Roadmaps for Design Systems
Communicate What You’ll Do Next That Teams Can Depend On
Whenever I chat with a new design system team, I ask:
So, what are you working on?
Some teams muster only an incoherent rambling of scattered tasks. Others confidently articulate discrete areas of focus, and when they plan to deliver each one. I view the latter — a team’s collective understanding that they are evolving a product with a roadmap — as a signal that that the system is operating well.
A Roadmap Reveals a System’s Direction
A design system’s roadmap need not be exhaustive. Most I’ve seen depict nothing more than what’s going on now, next and sometime in the near future across their increments of work, whether a two-week sprint or month-by-month delivery.

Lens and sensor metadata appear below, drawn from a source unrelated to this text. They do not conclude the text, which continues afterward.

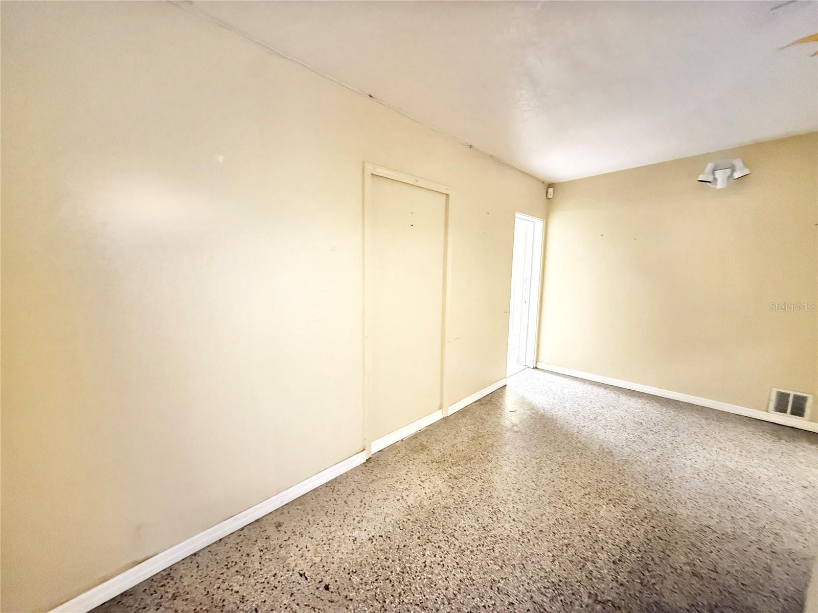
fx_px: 331
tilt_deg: -7.0
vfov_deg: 85.7
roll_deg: -1.3
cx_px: 409
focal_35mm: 14
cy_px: 306
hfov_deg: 102.1
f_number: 2.2
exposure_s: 1/17
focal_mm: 2.22
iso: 2500
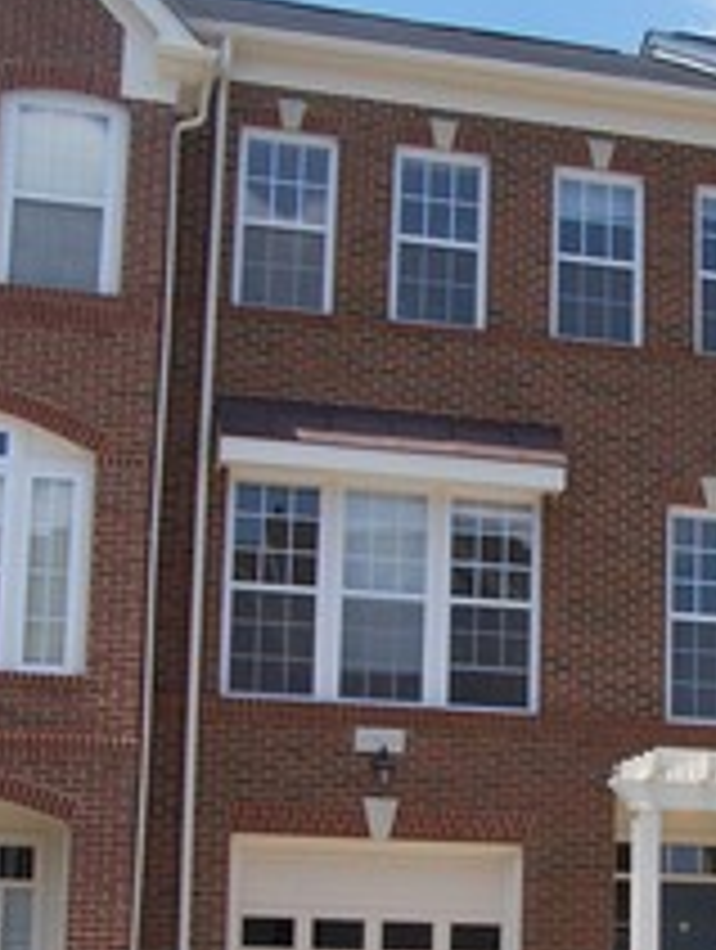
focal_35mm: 69
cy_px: 729
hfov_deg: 21.1
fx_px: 1897
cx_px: 590
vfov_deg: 27.7
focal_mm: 6.3
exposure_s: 1/640
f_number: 4
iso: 80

A roadmap enables a design system team to convey:
- commitment to delivering value, justifying their well-defined funding
- transparent priorities, especially critical when serving products and platforms with divergent interests
- reliable cadence that customers depend on
Roadmaps Signal Releases That Set Product Team Expectations
Roadmaps highlight the most important elements of each release, charting the system’s direction without drowning in detail. Organizing that simple story into a a milestone based, columnar roadmap format works wonders.
If a system is just getting started, a roadmap may be limited to fundamentals like visual style (like color and typography), key UI components (like buttons & forms), and parts needed to assemble common displays (like getting started and a layout/grid system).

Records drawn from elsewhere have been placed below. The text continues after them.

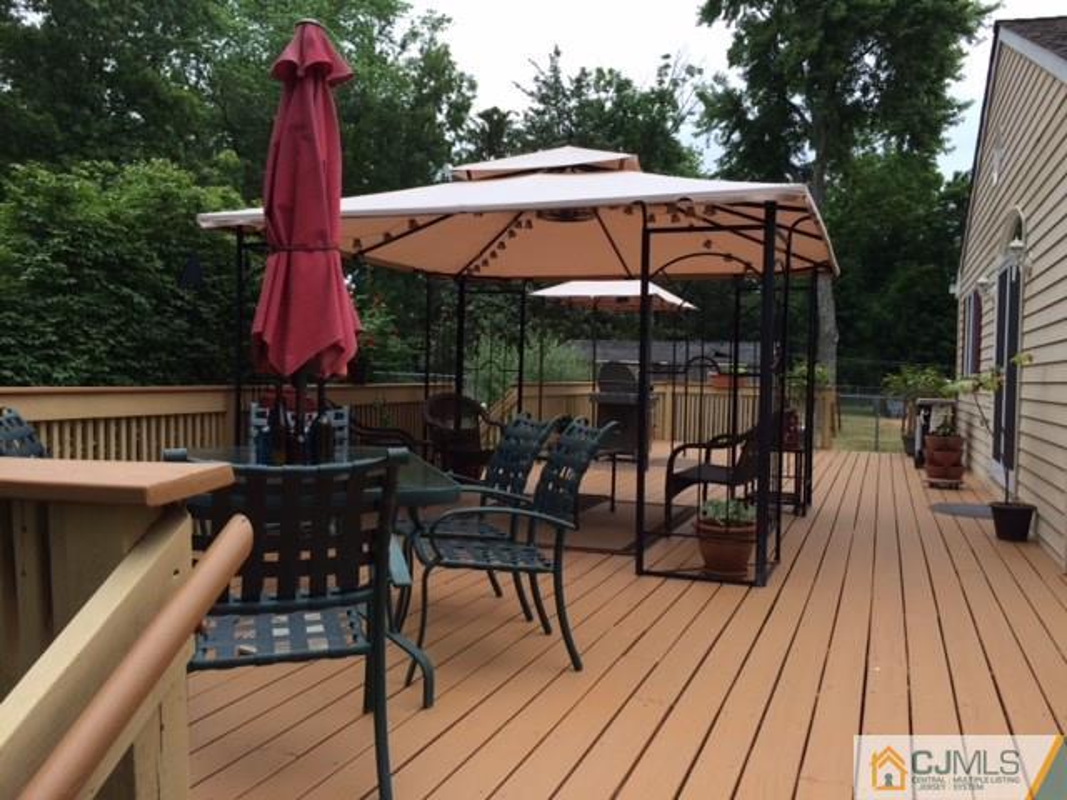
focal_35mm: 29
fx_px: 894
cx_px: 534
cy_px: 400
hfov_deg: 61.7
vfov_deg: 48.2
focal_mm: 4.15
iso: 32
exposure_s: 1/321
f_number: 2.2
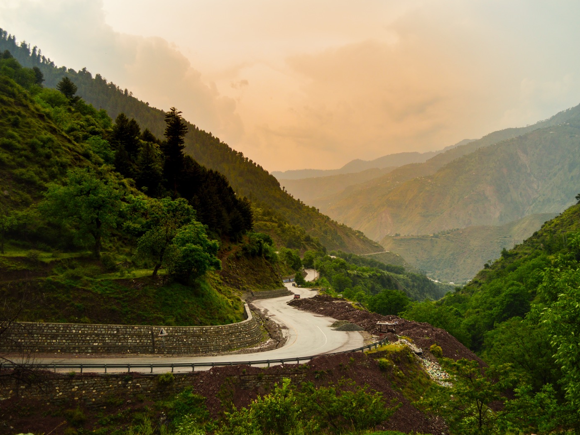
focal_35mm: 33
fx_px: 553
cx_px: 302
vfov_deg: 43.0
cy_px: 216
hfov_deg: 55.3
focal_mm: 20
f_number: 3.8
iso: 220
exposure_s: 1/1600
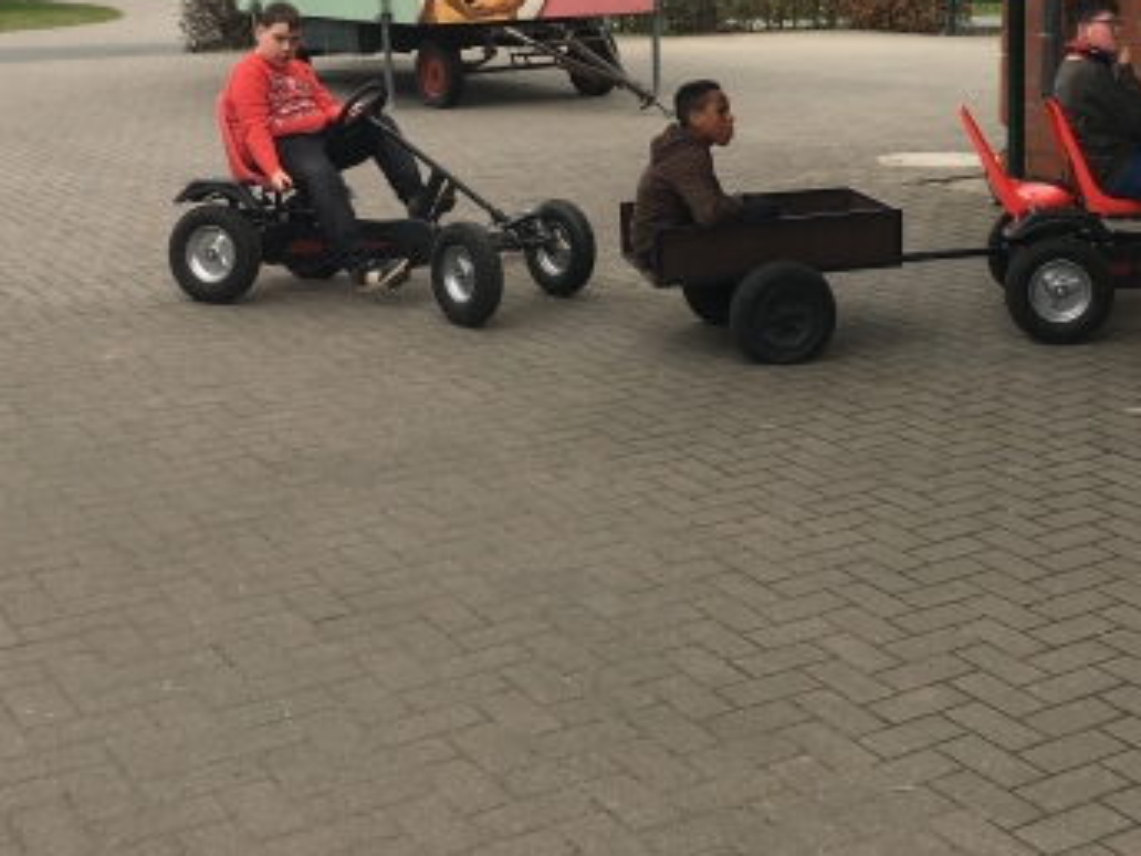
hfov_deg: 35.2
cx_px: 770
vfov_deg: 26.2
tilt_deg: -7.0
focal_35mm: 54
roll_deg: -1.3
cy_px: 90
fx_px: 1780
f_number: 2.2
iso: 25
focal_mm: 4.15
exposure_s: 1/432
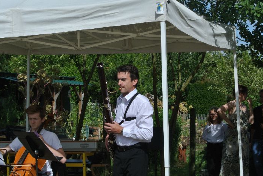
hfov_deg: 21.9
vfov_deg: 14.7
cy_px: 89
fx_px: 680
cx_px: 123
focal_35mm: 93
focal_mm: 30
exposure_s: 1/125
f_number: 16
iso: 100
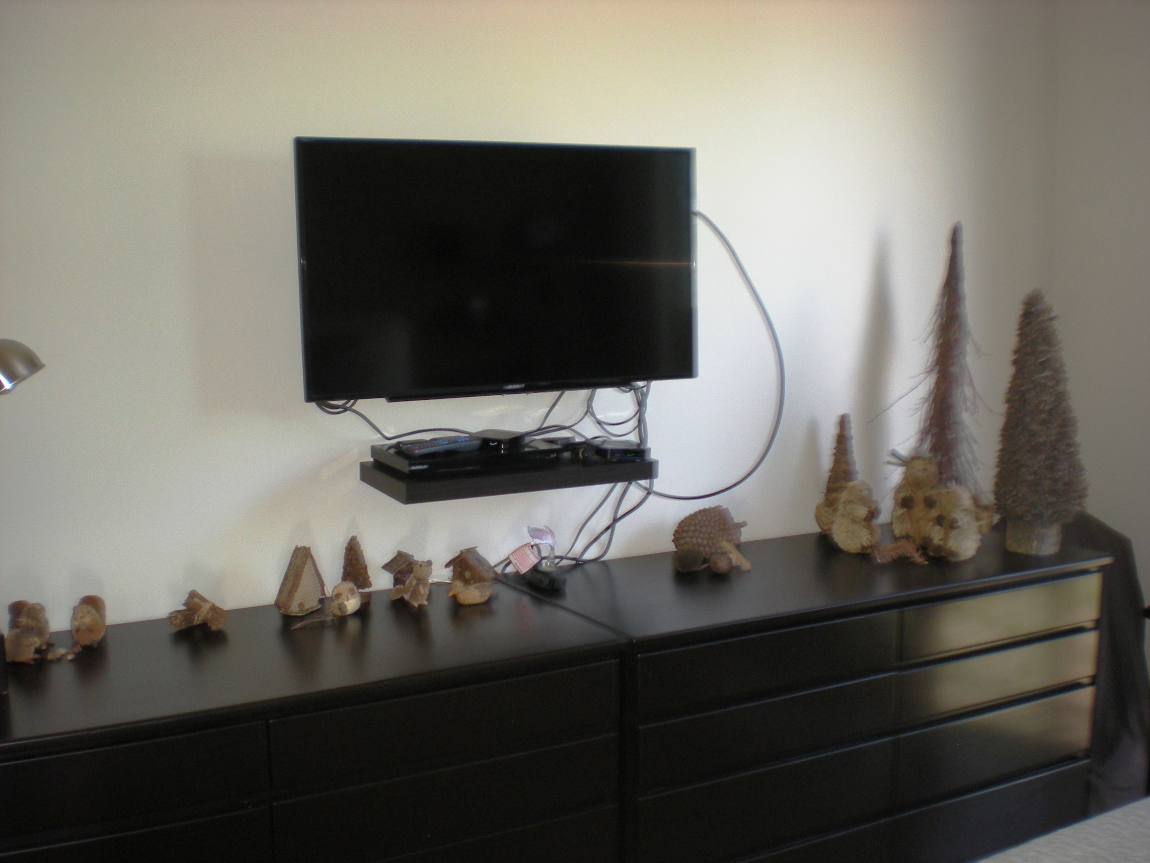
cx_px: 575
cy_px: 432
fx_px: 1262
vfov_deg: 37.7
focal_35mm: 38
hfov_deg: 49.0
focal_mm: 6.3
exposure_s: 1/30
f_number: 3.1
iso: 142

In fact, getting all those aspirational parts on stickies _and then_ arranging those stickies in a columnar roadmap format is a great exercise to center a team’s purpose early on.
Once a design system is smoothly operating across releases, roadmaps tend to reveal, in priority order:
- New sections and broad topics first, like expansions into branding, editorial guidance, a new platform (like Android), or practice like SEO
- New, important parts, like a modal component, editorial word list, or system onboarding training for new hires
- Very important enhancements & extensions to existing parts, like adding tertiary button variation or more responsive layout variations
Leave out the detail. Less relevant parts and a long tail of fixes and burgeoning documentation drown a roadmap, robbing it of its simple and focused appeal.

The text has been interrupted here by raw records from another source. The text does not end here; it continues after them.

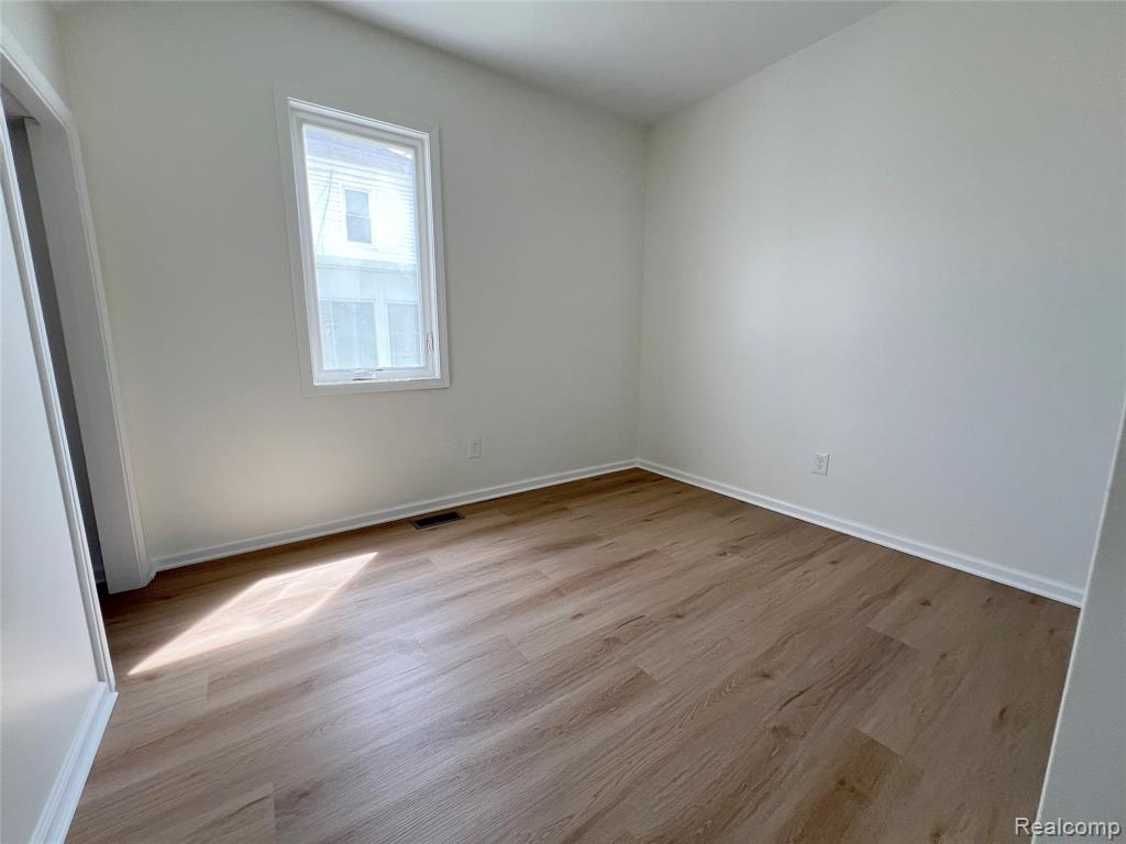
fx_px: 423
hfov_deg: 106.2
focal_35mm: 13
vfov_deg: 89.9
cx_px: 563
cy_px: 422
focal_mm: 1.57
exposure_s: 1/99
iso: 80
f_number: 1.8
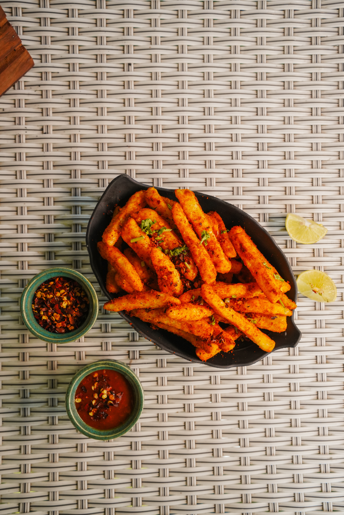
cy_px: 258
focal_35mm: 35
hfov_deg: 37.9
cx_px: 172
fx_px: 502
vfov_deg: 54.4
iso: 1600
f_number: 5.6
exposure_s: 1/100
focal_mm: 35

Roadmaps Expose What a System Values
Roadmaps also expose what a system team — and by extension, an enterprise — values at any given time. Our system roadmap across years of a responsive redesign always seemed to position responsive images in the third, “coming soon” column. During every monthly (sprint) planning meeting, we’d try to nudge it into next.
But there was no organization traction, and thus no will on the system team to drive an initiative that they didn’t own. Responsive images stayed on the far right month after month after month, until one of us had the guts to finally remove it until products got their act together. The roadmap worked well: the system’s priorities aligned with the portfolio it served.
Does Your System Have a Roadmap?
Your team need not display a glossy roadmap visualization on your homepage or rendered dynamically from a Jira backlog (although, either would be awesome).
Just ensure your team can tell a consistent, confident story of “We are working on [this] now, [that] next, and the [other thing] sometime soon…”
If you get your story straight and you deliver releases predictably consistent with that story, teams will value and depend on you.